The state of dining and drinking Downtown is in flux. Nearly all establishments in the neighborhood continue to run on augmented hours as most of the office workers who abandoned the neighborhood in droves in March 2020 haven’t returned.

According to the Pittsburgh Downtown Partnership’s ongoing reactivation metrics survey, office space occupancy sat at only 22% in May. The average daily number of employees working Downtown is just a third of the 70,999 reported in January 2020. The same study notes that national tourism has risen steadily in the last year but that local tourism (people living 50 to 150 miles from Downtown) lingers at 71% of what it once was.

“We’re only halfway back,” says Spencer Warren, proprietor of The Warren Bar & Burrow on Seventh Street, next to the Benedum Center.

Fortunately, it looks like things might be on the upswing.

Warren says that evenings, particularly Thursday, Friday and Saturday, are beginning to regain the vibrancy they had prior to the coronavirus pandemic. Entertainment venues such as the Benedum and Heinz Hall are once again bringing people in; neighborhood organizations such as the Pittsburgh Downtown Partnership are actively working to remake Downtown into a destination beyond the office.

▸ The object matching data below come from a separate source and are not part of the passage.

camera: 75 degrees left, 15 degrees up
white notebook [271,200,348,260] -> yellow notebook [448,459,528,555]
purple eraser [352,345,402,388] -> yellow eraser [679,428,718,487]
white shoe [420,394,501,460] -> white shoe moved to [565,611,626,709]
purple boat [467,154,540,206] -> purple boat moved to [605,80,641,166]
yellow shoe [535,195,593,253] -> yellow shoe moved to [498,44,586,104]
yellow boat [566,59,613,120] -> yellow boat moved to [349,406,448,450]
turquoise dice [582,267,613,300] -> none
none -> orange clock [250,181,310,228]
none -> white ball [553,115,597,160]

“The future of Downtown, and downtowns everywhere, are rooted around place. People have choices about where they want to go and what they want to do and we need to bring them here,” says Chris Watts, the partnership’s vice president of district development.

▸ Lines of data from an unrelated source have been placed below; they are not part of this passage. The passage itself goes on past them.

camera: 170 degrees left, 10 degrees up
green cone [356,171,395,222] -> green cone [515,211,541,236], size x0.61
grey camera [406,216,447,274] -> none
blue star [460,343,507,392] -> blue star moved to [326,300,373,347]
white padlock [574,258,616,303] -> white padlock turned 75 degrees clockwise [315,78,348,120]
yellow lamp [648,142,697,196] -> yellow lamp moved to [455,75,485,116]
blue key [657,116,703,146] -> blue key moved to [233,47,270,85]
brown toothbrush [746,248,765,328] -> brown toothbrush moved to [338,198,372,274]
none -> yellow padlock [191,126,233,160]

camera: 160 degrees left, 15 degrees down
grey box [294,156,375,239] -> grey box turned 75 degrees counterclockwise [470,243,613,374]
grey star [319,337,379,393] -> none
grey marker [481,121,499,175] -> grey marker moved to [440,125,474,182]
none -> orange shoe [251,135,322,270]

To that end, the organization is overseeing the creation of two dining districts — the 900 block of Penn Avenue and a corridor of Sixth Street — where sidewalks are extended to allow for permanent outdoor seating. When completed, those spaces will be brightly lit and decorated with public art (Sixth Street might take longer than hoped, due to concurrent infrastructure work).

“It’s going to be a place where people want to choose to spend time. We don’t want a commercial restaurant feeling on a sidewalk. We want something that is connected to Pittsburgh,” Watts says.

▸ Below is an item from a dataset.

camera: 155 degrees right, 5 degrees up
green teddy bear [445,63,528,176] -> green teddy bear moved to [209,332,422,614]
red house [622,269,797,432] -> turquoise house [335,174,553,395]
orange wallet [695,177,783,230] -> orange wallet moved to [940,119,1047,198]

The Richard DeShantz Restaurant Group, which operates four Downtown restaurants (with a fifth still closed at press time), is betting that Downtown’s daytime dining is picking up as some workers return to the office a few days a week and people who work from home are looking to get out of their houses.

Its newest establishment, Sally Ann’s (in their former Pork & Beans space in the Sixth Street dining district), has a coffee-shop-meets-upscale-sandwich-shop-meets-wine-bar feel; it’s open all day.

“We are getting some of the workforce back Downtown — but we also have a lot of people that are tired from working from home. Our daytime service model is very much designed around that. You can take some space and time here while you’re having something to eat or drink,” says Jamilka Borges, Sally Ann’s executive chef.

Late-night options, however, still lag behind downtowns in many other cities.

The Warren is one of just a few sit-down establishments to serve food after 10 p.m. every night of the week, and even on weekends — when you add the vibrant, newish Con Alma Downtown on Penn Avenue into the mix — it’s still quieter than an urban entertainment district ought to be.

“It’s still a little weird. So many restaurants are still closing at 8 or 9, and I’m dumbfounded. After a Pens game, after a show, after a concert, people want to go eat or drink somewhere. We need more places that cater to them or they’re just going to go home,” Warren says.

Warren says that the cost of parking Downtown is prohibitive and there aren’t enough public transportation options, particularly from the suburbs. He believes this makes it a less desirable dinner or lunch destination for people who aren’t already coming Downtown for work or entertainment, and it’s keeping hospitality industry workers from picking up daytime shifts.

“If you make it easier for people to come here,” he says, “more people will come here.”